Un enseignant charismatique et pédagogue
S’il est un professeur qui a profondément marqué ma jeunesse, lors de mes études au Technicum de Genève de 1947 à 1951, c’est bien Henri Copponex. Il enseignait à cette époque la statique, la résistance des matériaux, la construction et la géométrie descriptive. Dès le premier contact, il imposait le respect.
Grand, d’allure sportive, un physique d’acteur américain, il émanait de lui une force tranquille et un équilibre qui engendraient immédiatement la sympathie. Les premières leçons confirmèrent à nous tous, adolescents, que nous avions affaire à un enseignant doué d’un sens pédagogique hors du commun. Clair, précis, il avait la faculté de transmettre son savoir par des informations concises, accompagnées de dessins explicites au tableau noir et d’exemples concrets puisés dans ses souvenirs d’ingénieur ainsi que dans ses expériences vécues en France dans les années 1930 au sein d’une entreprise de génie civil. Telles étaient les bases de son enseignement. Il avait la faculté de capter l’attention des étudiants et de leur inculquer des matières assez ardues faisant appel à des notions de mathématiques qui auraient pu être rébarbatives dans la bouche d’un professeur moins doué. Avec lui, pas besoin de mesures disciplinaires, l’attention était permanente, les chahuteurs et les perturbateurs inexistants. Il répondait à toutes les questions avec rigueur et avec un langage à notre portée.
Parfois nous lui demandions des explications orientées de manière à ce que le sujet abordé dévie tout naturellement sur la construction navale et les voiliers. Là, s’écartant du programme établi, il se lançait dans l’évocation de son hobby et de sa seconde profession, les régates et la construction des bateaux, activités qu’il exerça toute sa vie depuis son enfance. Abandonnant pour l’occasion le fil de son cours, il évoquait sa présence aux Jeux olympiques de 1948 à Torquay, dans le sud de l’Angleterre, les innombrables régates auxquelles il participa sur le Léman et à l’étranger. Mais il restait toujours extrêmement modeste au sujet des nombreuses victoires et trophées glanés tout au long de sa carrière de navigateur.

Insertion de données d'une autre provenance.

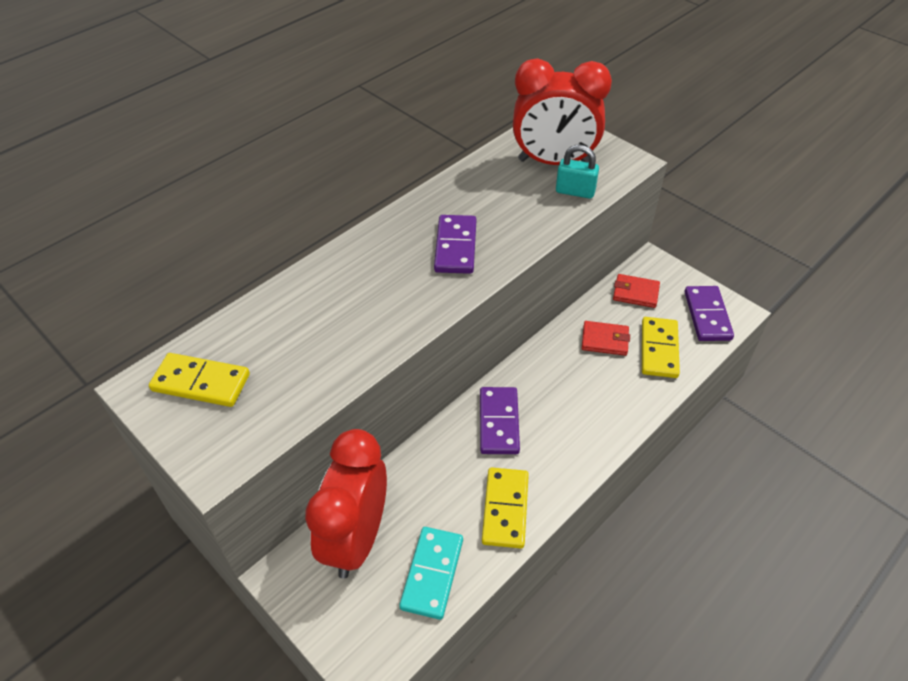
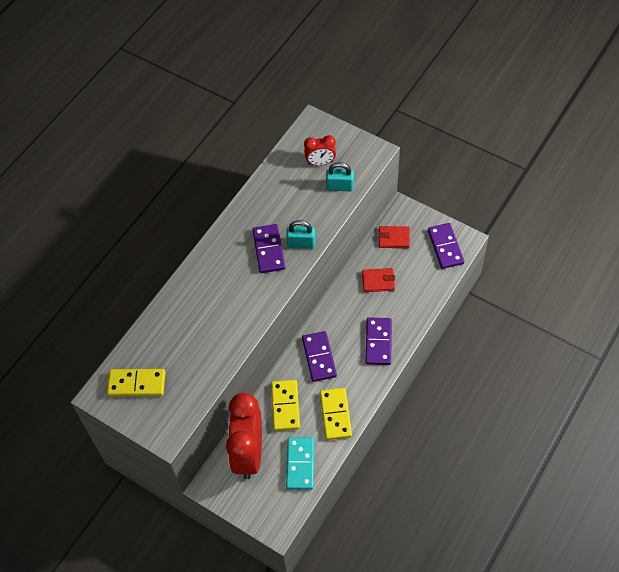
camera: 10 degrees left, 10 degrees up
(504, 247) = (301, 243): none -> turquoise padlock
(554, 162) = (320, 162): red clock -> red clock, size x0.49
(591, 419) = (378, 342): none -> purple domino
(659, 349) = (415, 281): yellow domino -> yellow domino (285, 406)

Lors des épreuves mensuelles, pas de tricherie, les pupitres étaient séparés les uns des autres. Pas question de copier sur son voisin ou de lui communiquer la solution d’un problème. Lors de l’attribution des notes, jamais de réclamations, la justice et l’impartialité étaient de mise. Chacun se voyait attribuer la note qu’il méritait sans favoritisme ni parti pris. La correction des épreuves de construction donnait lieu à un rite immuable lui permettant d’exercer son sens de l’humour. Ayant en mains toutes les épreuves rendues à la leçon précédente, il déambulait entre les pupitres en citant les réponses parfois fantaisistes ou incongrues rédigées par certains d’entre nous; toujours avec une pointe d’humour dévastatrice pour celui qui était visé mais avec les rires approbateurs des autres. Il disait qu’il lui aurait été facile de publier un livre humoris- tique destiné aux professionnels du bâtiment rien qu’avec les extraits des épreuves de construction!
Tout au long de ma carrière d’architecte, lorsque j’étais confronté à un problème technique, il me revenait en mémoire la présence d’Henri Copponex que je revoyais devant le tableau noir nous inculquant avec clairvoyance et rigueur les règles et les principes qui doivent être la base de tout constructeur digne de ce nom. Je pense, assurément sans me tromper, que tous ceux qui ont eu la chance de suivre son enseignement gardent de lui un souvenir lumineux.